The bill was never brought up for a vote in the then-Republican-controlled House of Representatives.
Bennet, a member of the "Gang of Eight" that authored the bill, penned an op-ed in the Denver Post just prior to Trump's inauguration in 2017 urging him to look to that process for a way forward on immigration reform.
"To truly bring our nation together, our new president would do well to learn the details of the 2013 bill and use the Gang of Eight’s work as a blueprint for moving the country forward," Bennet wrote.
There also is a broad consensus among the Democratic field that aid to the Central American countries of El Salvador, Guatemala and Honduras should not be cut.
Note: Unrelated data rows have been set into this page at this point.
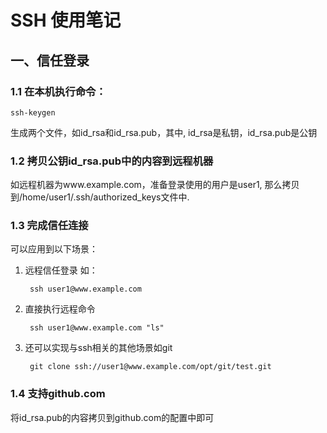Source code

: SSH 使用笔记
====

一、信任登录
----

### 1.1 在本机执行命令：

    ssh-keygen

生成两个文件，如id_rsa和id_rsa.pub，其中, id_rsa是私钥，id_rsa.pub是公钥

### 1.2 拷贝公钥id_rsa.pub中的内容到远程机器

如远程机器为www.example.com，准备登录使用的用户是user1, 那么拷贝到/home/user1/.ssh/authorized_keys文件中.

### 1.3 完成信任连接

可以应用到以下场景：

1. 远程信任登录 如：

        ssh user1@www.example.com

2. 直接执行远程命令

        ssh user1@www.example.com "ls"

3. 还可以实现与ssh相关的其他场景如git

        git clone ssh://user1@www.example.com/opt/git/test.git

### 1.4 支持github.com

将id_rsa.pub的内容拷贝到github.com的配置中即可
In April, six U.S. senators -- New Jersey's Cory Booker, Harris, Bennet, Gillibrand, Klobuchar and Sanders -- all signed on to a letter warning Trump against cutting national security funding to those countries.
"By cutting national security funding for El Salvador, Guatemala and Honduras, you also appear to be overturning the consensus within your own cabinet about the need for a rational response to the growing number of migrants fleeing violent conditions in Central America," the letter, authored by Senators Bob Menendez, ranking member of the Senate Foreign Relations Committee and Tom Carper of Delaware, read.
In the same month Booker, along with Democratic Representatives Adam Smith and Pramila Jayapal of Washington, reintroduced the "Dignity for Detained Immigrants Act," legislation that would require immigration authorities to provide evidence that migrants are dangerous, or a flight risk before putting them in a detention center.
The move was billed by the lawmakers as a direct response to the Trump administration and Attorney General William Barr's decision to withhold bail from asylum seekers.
"The fact that Barr wants to strip asylum seekers of their right to due process violates our Constitution and our country's values," Booker said at the time.
Trump remains a unifying factor even as points of division remain
But despite consensus on the broad themes of immigration reform, points of division among the Democratic field remain.
One such sticking point is exactly what the candidates would do with the controversial U.S. Immigration and Customs Enforcement, a target of progressive ire, especially leading up to the 2018 midterms.
Castro's plan would reconstitute the agency and split it in half while "re-assigning enforcement functions within the Enforcement and Removal Operations to other agencies, including the Department of Justice," while O'Rourke's would "create an independent Border Oversight Commission and a Border Community Liaison to promote 'transparency and accountability in law enforcement for ICE and Customs and Border Protection agency.'"
Gillibrand has proposed giving ICE a "new name and a new directive,” while Harris, in a June 2018 interview with MSNBC, stopped short of abolishing the agency, but adding that government should "reexamine ICE and its role."
But if there's one thing that unites Democrats on the issue of immigration, it's their shared willingness to express their opposition to Trump's policies, honing in on his administration's enforcement of a "zero-tolerance" policy that led to the separation of some immigrant children from their families.
"That was a human rights abuse being committed by the United States government and it is against the morals and values of who we are as a nation," Harris said during a nationally-televised town hall on Tuesday.
This president and this administration's policies "here at home and abroad have been an absolute disaster. ...You don't get kids in cages at the border until you have dehumanized them in the eyes of your fellow Americans," O'Rourke said at another nationally-televised town hall on CNN earlier this month.